* [Assignment]: Exact reproductions of all the entries, please, and no pictures.

[Stored records]

###

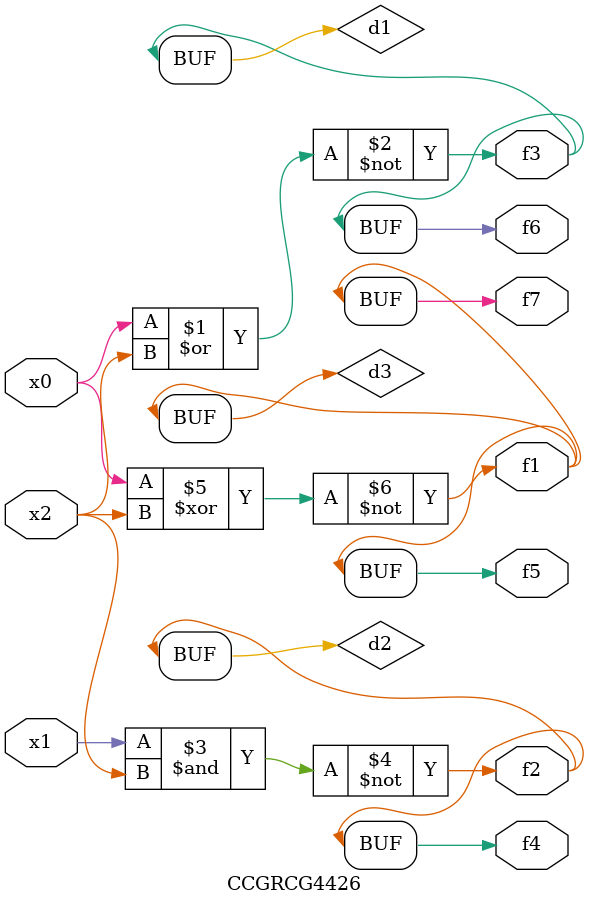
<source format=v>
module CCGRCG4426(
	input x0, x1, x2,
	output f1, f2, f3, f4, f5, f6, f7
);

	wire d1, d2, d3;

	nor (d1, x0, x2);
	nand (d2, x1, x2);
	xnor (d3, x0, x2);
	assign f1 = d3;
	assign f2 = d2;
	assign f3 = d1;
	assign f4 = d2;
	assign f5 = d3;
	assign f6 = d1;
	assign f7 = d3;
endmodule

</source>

###

* [Problem solution]:
<source format=v>
module CCGRCG4426(
	input x0, x1, x2,
	output f1, f2, f3, f4, f5, f6, f7
);

	wire d1, d2, d3;

	nor (d1, x0, x2);
	nand (d2, x1, x2);
	xnor (d3, x0, x2);
	assign f1 = d3;
	assign f2 = d2;
	assign f3 = d1;
	assign f4 = d2;
	assign f5 = d3;
	assign f6 = d1;
	assign f7 = d3;
endmodule

</source>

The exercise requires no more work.